祖父は幼い頃から、首を吊るために一本の木を育てていたが、その木が成熟する前に戦争にかり出され、死んでしまった。どんなに無念だったろうか。今、その木は庭にあり、時折真っ赤な実を生らす。それは食えたものではないが、その赤い色は、祖父の頬にそっ…

地蔵

近くで事故や事件があると、その六体の地蔵たちは、赤い前掛けを、よだれのような液体でびしょびしょに濡らす。

某中学校の理科教師が複数の殺人事件に関与していた疑いで逮捕された。彼が出入りしていた理科準備室にある人体模型は、いくつかの臓器に「済」と書かれた紙が貼られていたという。

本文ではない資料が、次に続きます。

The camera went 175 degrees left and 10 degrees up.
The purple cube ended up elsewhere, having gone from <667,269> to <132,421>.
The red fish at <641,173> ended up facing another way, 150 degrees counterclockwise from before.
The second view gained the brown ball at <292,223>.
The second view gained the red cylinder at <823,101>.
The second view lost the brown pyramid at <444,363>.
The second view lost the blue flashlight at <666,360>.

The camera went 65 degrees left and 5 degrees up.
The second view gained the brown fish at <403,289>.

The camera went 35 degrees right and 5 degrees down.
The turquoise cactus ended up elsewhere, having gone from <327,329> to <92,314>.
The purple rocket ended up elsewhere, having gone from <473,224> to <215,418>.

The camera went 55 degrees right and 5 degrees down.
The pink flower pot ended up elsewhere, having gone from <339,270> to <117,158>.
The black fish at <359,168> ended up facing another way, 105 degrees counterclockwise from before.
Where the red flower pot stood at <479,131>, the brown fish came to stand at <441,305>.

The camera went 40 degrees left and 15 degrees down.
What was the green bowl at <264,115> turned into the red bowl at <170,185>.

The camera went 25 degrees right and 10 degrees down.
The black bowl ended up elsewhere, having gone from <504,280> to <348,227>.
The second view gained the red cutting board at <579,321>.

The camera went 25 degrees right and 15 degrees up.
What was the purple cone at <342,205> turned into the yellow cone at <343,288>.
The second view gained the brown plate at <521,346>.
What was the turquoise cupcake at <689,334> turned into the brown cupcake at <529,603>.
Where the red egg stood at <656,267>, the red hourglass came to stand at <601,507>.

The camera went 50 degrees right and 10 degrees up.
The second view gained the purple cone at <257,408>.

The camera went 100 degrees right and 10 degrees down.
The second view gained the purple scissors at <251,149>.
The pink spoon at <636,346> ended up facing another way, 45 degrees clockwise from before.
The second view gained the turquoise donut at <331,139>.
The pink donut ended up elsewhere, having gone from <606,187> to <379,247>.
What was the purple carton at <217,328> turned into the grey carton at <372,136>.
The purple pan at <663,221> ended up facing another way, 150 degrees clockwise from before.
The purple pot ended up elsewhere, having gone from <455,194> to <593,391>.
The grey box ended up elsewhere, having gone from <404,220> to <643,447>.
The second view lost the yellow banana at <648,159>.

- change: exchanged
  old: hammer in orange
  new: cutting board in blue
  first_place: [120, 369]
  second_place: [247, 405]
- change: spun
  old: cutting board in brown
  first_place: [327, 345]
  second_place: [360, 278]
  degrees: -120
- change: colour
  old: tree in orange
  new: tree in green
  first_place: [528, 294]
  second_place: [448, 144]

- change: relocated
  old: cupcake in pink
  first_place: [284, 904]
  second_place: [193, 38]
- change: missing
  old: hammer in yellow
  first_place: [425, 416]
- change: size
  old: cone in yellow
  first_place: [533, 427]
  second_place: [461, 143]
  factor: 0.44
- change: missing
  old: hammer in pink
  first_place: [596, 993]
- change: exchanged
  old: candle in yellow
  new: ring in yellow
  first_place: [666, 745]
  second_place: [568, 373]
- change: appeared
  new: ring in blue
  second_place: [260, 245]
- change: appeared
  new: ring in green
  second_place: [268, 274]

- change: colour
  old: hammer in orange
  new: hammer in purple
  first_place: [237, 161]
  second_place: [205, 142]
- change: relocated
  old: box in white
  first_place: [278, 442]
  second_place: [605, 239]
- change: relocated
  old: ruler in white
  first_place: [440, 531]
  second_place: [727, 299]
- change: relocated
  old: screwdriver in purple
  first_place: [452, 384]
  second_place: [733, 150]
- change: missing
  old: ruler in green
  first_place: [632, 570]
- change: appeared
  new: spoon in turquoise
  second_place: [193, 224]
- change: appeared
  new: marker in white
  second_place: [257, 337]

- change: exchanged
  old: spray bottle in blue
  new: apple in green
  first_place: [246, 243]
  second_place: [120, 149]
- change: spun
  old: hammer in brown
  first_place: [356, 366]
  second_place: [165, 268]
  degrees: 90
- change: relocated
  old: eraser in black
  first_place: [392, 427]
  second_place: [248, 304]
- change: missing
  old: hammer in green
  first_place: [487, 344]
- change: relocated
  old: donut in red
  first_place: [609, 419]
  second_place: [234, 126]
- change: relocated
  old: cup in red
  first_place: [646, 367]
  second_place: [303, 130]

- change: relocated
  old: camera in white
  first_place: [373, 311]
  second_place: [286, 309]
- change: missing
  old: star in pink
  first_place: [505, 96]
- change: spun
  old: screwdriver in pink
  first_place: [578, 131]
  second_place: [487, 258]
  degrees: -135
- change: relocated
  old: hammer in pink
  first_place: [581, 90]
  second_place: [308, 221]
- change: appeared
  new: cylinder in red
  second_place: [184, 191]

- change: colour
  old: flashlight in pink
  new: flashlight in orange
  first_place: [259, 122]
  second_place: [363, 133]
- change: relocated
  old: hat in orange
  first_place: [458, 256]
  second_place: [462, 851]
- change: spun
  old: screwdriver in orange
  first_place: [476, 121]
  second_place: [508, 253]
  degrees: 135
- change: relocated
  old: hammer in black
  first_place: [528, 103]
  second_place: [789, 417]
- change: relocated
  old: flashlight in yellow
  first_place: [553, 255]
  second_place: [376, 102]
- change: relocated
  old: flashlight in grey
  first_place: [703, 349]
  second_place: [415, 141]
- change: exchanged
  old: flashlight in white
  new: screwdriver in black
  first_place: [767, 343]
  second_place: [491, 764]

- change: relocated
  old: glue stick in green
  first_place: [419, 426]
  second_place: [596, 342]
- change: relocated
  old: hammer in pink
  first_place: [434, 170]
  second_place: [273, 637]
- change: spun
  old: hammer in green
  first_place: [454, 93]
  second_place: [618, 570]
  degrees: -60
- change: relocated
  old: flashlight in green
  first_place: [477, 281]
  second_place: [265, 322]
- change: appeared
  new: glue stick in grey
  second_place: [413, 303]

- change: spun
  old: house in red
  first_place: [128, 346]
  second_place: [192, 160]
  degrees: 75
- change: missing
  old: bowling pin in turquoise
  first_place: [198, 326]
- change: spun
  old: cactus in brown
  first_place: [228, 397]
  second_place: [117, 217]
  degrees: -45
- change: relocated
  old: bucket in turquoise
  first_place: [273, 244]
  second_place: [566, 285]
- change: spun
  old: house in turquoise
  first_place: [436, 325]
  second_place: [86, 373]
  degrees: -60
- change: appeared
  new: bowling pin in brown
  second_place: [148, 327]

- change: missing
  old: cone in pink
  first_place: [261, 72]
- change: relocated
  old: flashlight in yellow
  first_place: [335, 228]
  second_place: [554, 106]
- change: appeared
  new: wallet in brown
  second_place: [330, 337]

義眼売場。半額シールが貼られた一個の義眼。瞳の色がわからないのは、半額シールがちょうど、瞳の位置に合わせて貼られているからだ。店員の遊び心を感じる。

ガムテープ

その寺の仏像は、口をガムテープで塞がれている。「すぐ怒鳴るし」若い住職はそう話す。

缶詰

「いいだろこれ。昨日食った缶詰の中に入ってたんだぜ」「すげー、何それー」「父ちゃんに聞いたら、「ギインバッヂ」って物なんだって」

握手

事務所のドアをノックすると、扉が開き、作業服を着た巨大なカマキリが現れた。「ようこそいらっしゃいました。ああ、握手……はできませんね、ははは」彼こそが、この養蝶場の経営者である、××氏だった。

残業中

背中に翼の生えた会社員が残業中、自分の他に誰もいないオフィスで、ふと立ち上がりコピー機の前に行き、体を奇妙に曲げ、翼をコピー機に挟む。そしてその姿勢のままボタンを押し、翼を写した紙を排出させる。彼はそれをしばらく眺め、抽斗の一番奥にしまう…

凝っちゃって

「肩凝っちゃってさぁ」マッサージ店に雪だるまが入っていく。「いらっしゃいませ。今日もろうそくで?」「いや、今日はバーナーでいっちゃって」「凝ってますねー」

金魚

「残念だったね、はいこれ」金魚を一匹もすくえず肩を落としていた子どもに、屋台の親爺が一匹の金魚を手渡す。すると子どもは異常なほど喜んで、駆けていき、神社の裏に碇泊していたUFOの中に消えていった。

蛇が、私と一緒に、スマホを飲み込んでくれたお陰で、溶けるまで退屈せずに済んだ。

カラス

ゴミ捨て場のゴミ袋を破って荒らしたカラスたちが、それぞれのゴミを出した家の玄関の前に、石ころを置いていく。どうやら投票が行われているらしい。